§ Exercises to complete:
a) In the excerpt on the Minnesota lawsuit ruling, in what year did the Supreme Court decide the Shelby County case?
b) Write a continuation of the excerpt on the Minnesota lawsuit ruling, picking up after its final sentence.

§ Document section:
Menendez said her ruling does not address the merits of the case filed by Minnesota Attorney General Keith Ellison on behalf of the state and two cities, which are named as the lawsuit’s three plaintiffs.

Those claims remain to be argued and largely focus on Ellison’s claim that the federal government is undertaking an illegal operation that is intended to force state and local officials to cooperate with federal law enforcement.

Menendez said Ellison has not proven his claim, which largely relies on a 2013 ruling by the Supreme Court in a case brought by Shelby County, Ala., officials who challenged the 1965 Voting Rights Act.

The act placed additional restrictions on some states based on “their histories of racially discriminatory election administration,” Menendez said.

The Supreme Court ruled a “departure from the fundamental principle of equal sovereignty” requires the federal government to show that geographically driven laws are “sufficiently related to the problem that it targets” to be lawful, she wrote.

Ellison says that the ruling “teaches that the federal government cannot single out states for disparate treatment without strong and narrowly tailored justification,” according to Menendez.

But he does not show any other examples of a legal authority applying the “equal sovereignty ‘test'” and does not show how it would apply to a presidential administration’s decision on where to deploy federal law enforcement to “enforce duly enacted federal laws,” she said.

§ Data section:
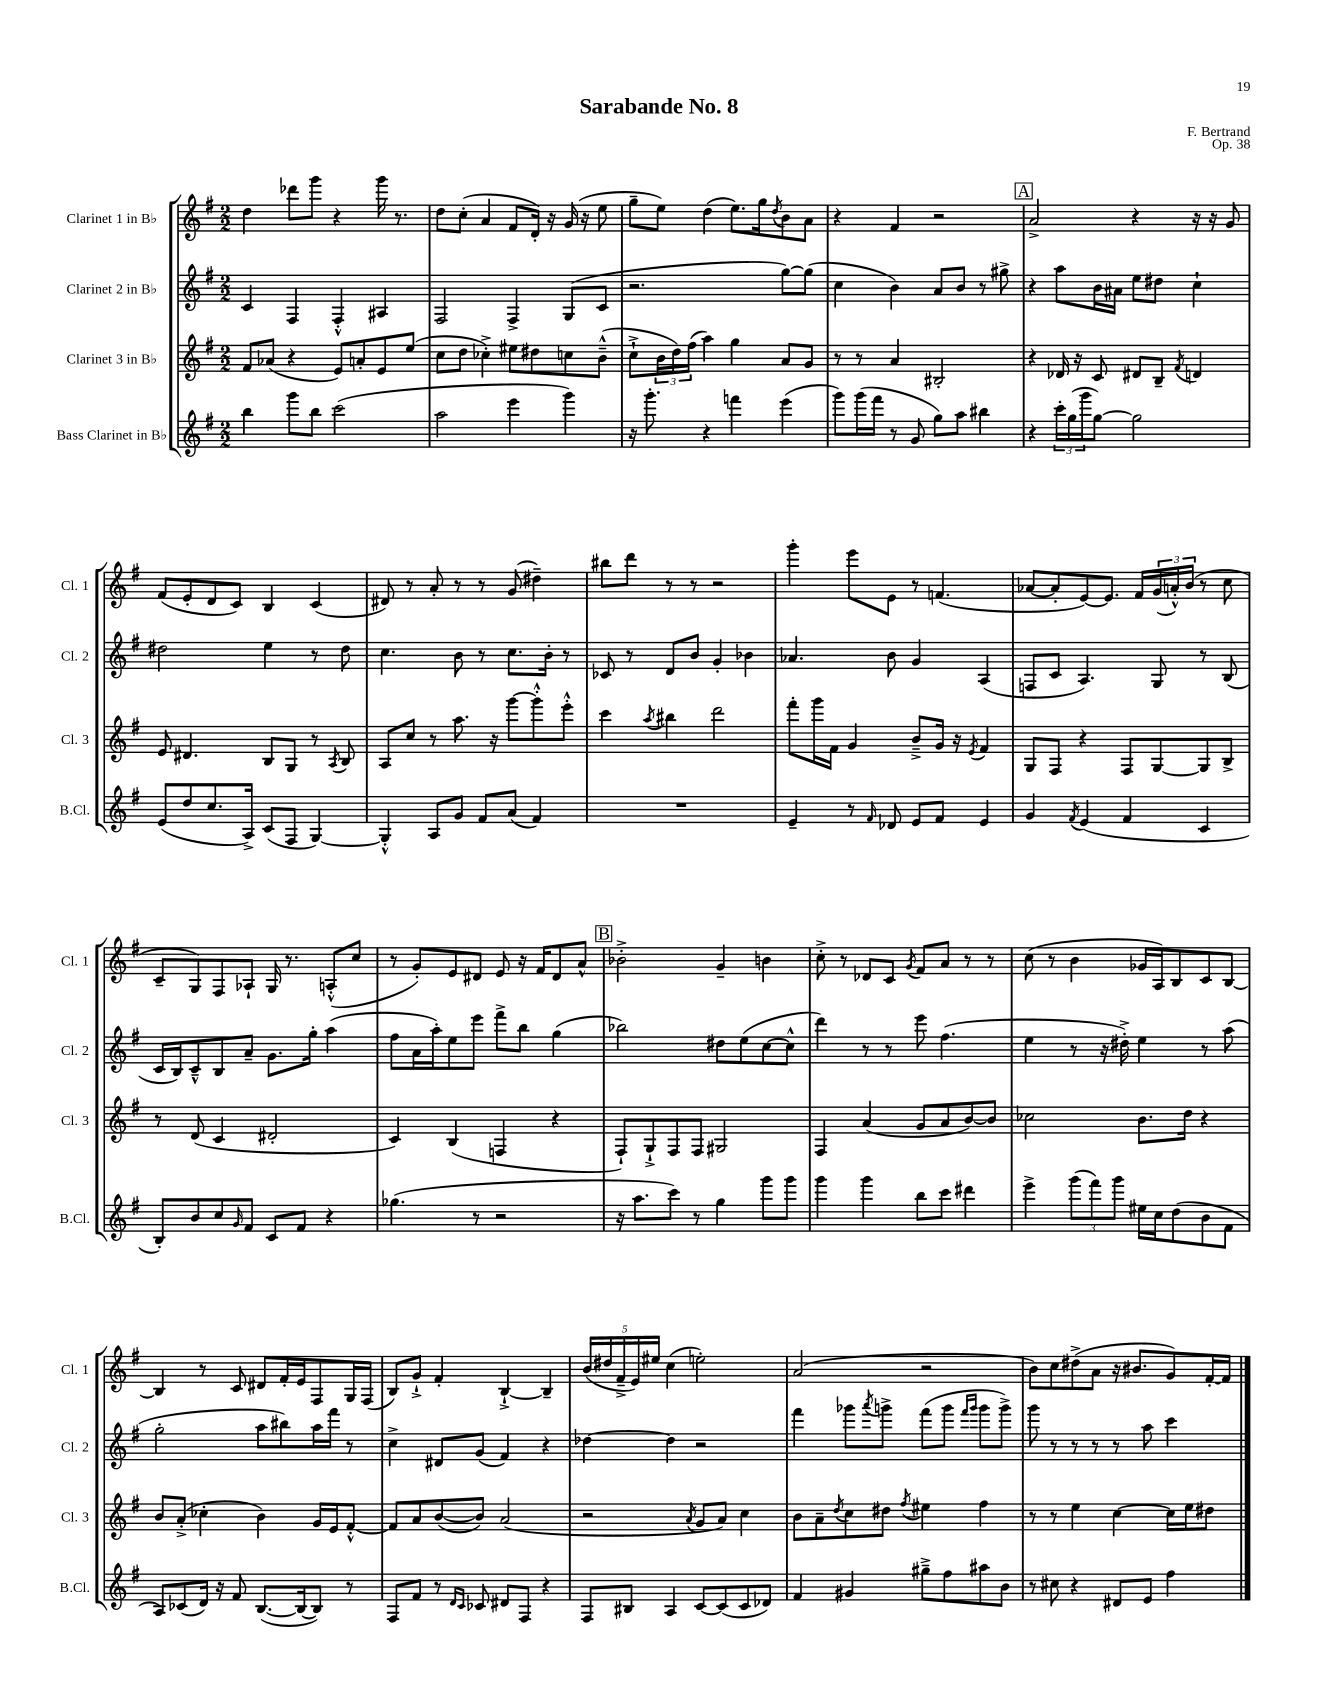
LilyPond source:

§ Results of the exercise:
a) 2013

b)
“There is no precedent for a court to micromanage such decisions,” and she can ‘readily imagine scenarios where the federal executive must legitimately vary its use of law enforcement resources from one state to the next,” Menendez explained.

Because there is no likelihood of success in claims based on equal sovereignty, she said Ellison did not show there is a likelihood that plaintiffs will succeed in their federal lawsuit, so the motion to preliminarily enjoin the federal government from continuing Operation Metro Surge is denied.

Former President Joe Biden appointed Menendez to the federal bench in 2021.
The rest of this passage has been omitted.